After searching for "Mathematica, lattice" I learned that you can use for example, Rationalize[ Log[2] / Log[3], 0.00001]  to find fractions that approximate the ratio to within the given delta.

Now, I would also like to find m1 Log[2], m2 Log[3] and m3 Log[5] close together within a given delta. (And so on to include Log[6], Log[7] etc) . Mathematica has a LatticeReduce function. I don't understand it fully, but I'm hoping it can be used to find such points. Can LatticeReduce or some other Mathematica function do this?

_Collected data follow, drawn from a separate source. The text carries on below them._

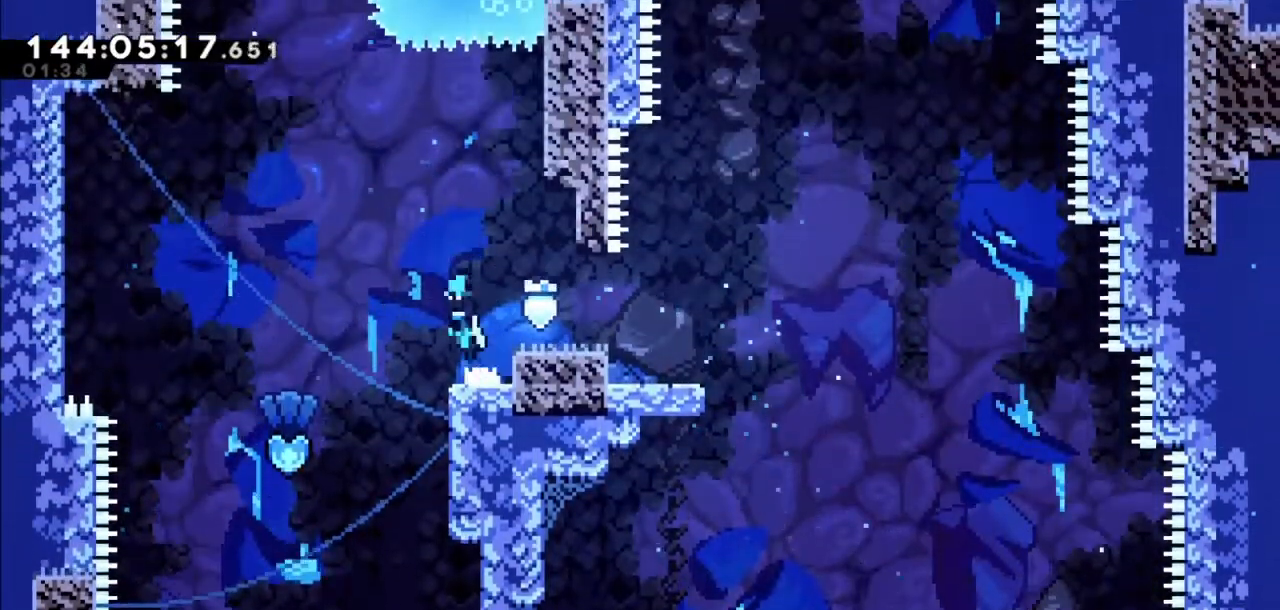
{"keys": ["right"], "events": [[133, "left", "up"], [300, "jump2", "up"], [500, "right", "down"]]}
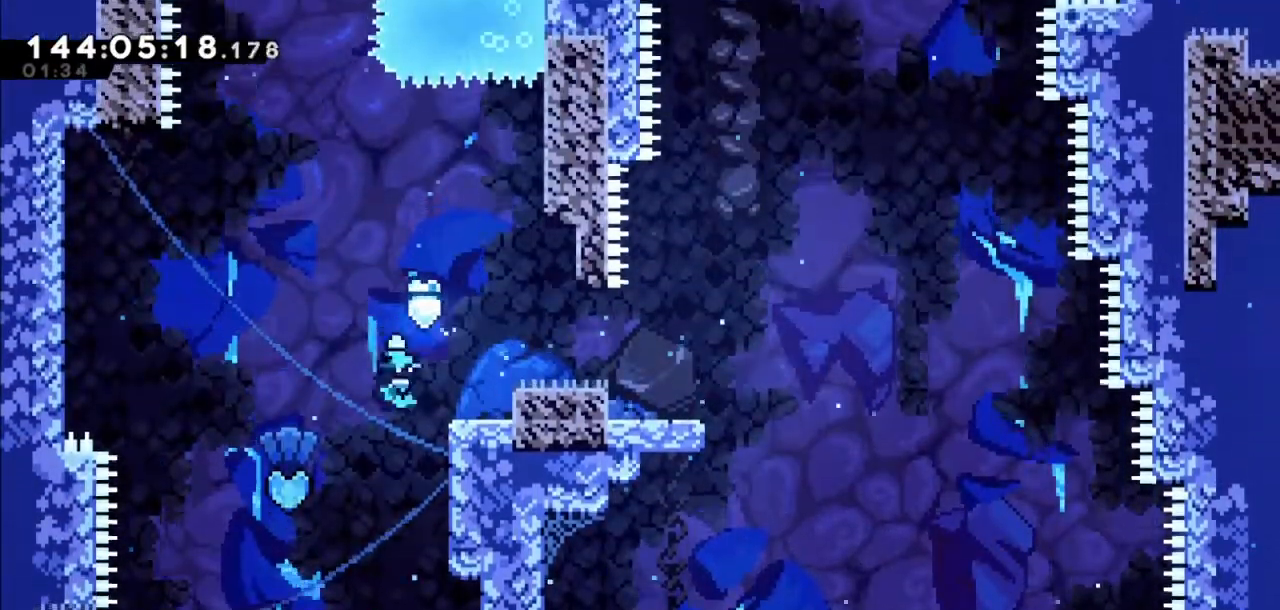
{"keys": ["down", "grab"], "events": [[134, "grab", "down"], [367, "right", "up"], [401, "down", "down"]]}
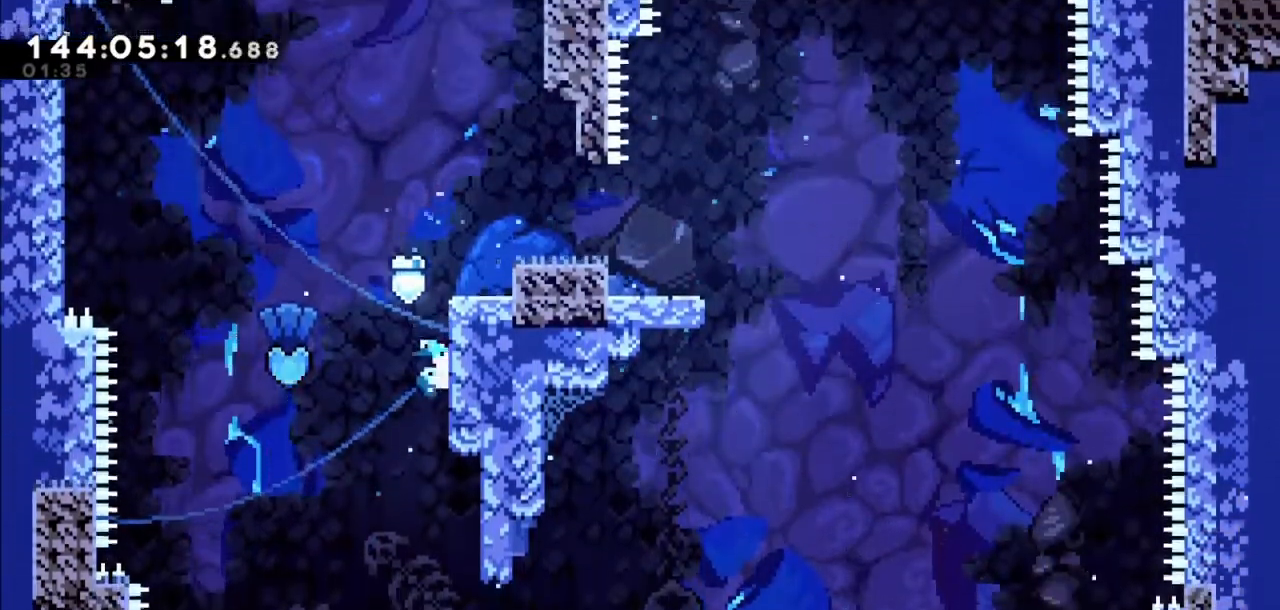
{"keys": ["grab", "jump2", "right"], "events": [[33, "down", "up"], [100, "jump2", "down"], [100, "left", "down"], [334, "right", "down"], [367, "left", "up"]]}
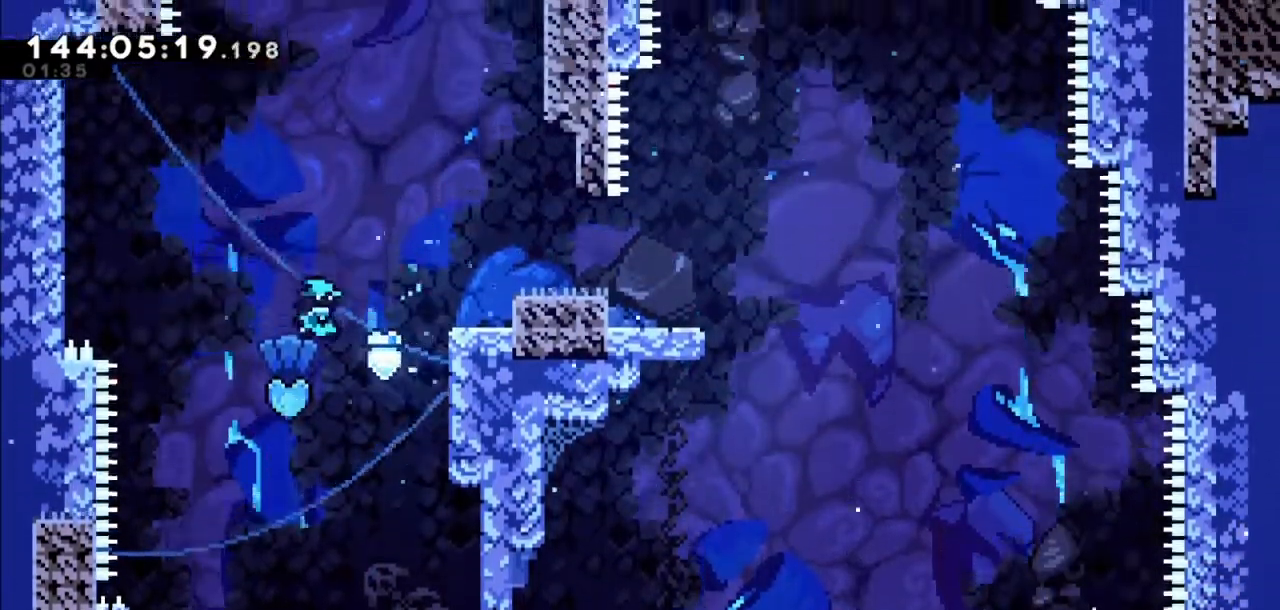
{"keys": ["grab", "right", "up"], "events": [[167, "up", "down"], [334, "jump2", "up"]]}
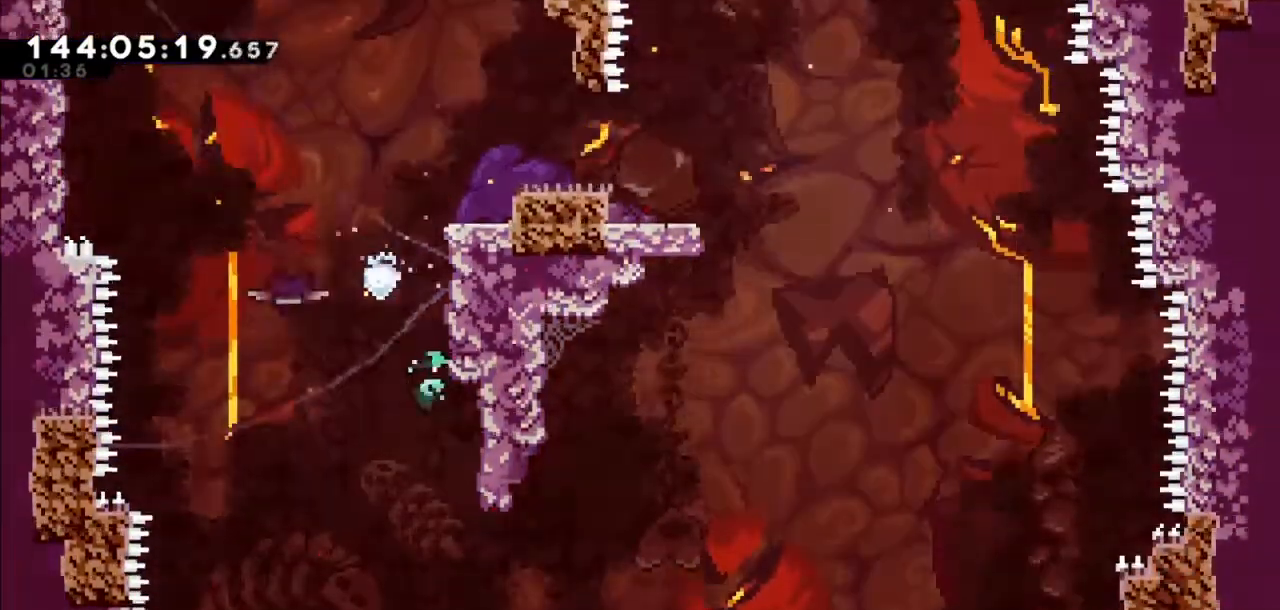
{"keys": ["grab", "jump", "right", "up"], "events": [[200, "jump2", "down"], [467, "jump", "down"], [467, "jump2", "up"]]}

I looked at some examples of LatticeReduce and did some trial and error. Finally I could use it for Log[2] and Log[3]:
Code:
v = {2 Pi/ Log[2], 2 Pi / Log[3]};
big = Round[10^9 v];
a = {{1, 0, big[[1]]}, {0, 1, big[[2]]}};
b = LatticeReduce[a];

{N[b[[1, 1]] 2 Pi /Log[2], 12], N[b[[1, 2]] 2 Pi / Log[3], 12]}
{N[b[[2, 1]] 2 Pi /Log[2], 12], N[b[[2, 2]] 2 Pi /Log[3], 12]}

Output:
{288865.441279, -288865.441219}
{430284.142425, -430284.142515}
So b11, b12 gives me one pair of M, N and b21, b22 gives another pair.

But now when I try it with three logs, I can't figure out how to use the LatticeReduced "b" to get my M1, M2, M3.
I suspect that I have to try multiplying two (or three?) elements of b by each Log thing, but which ones?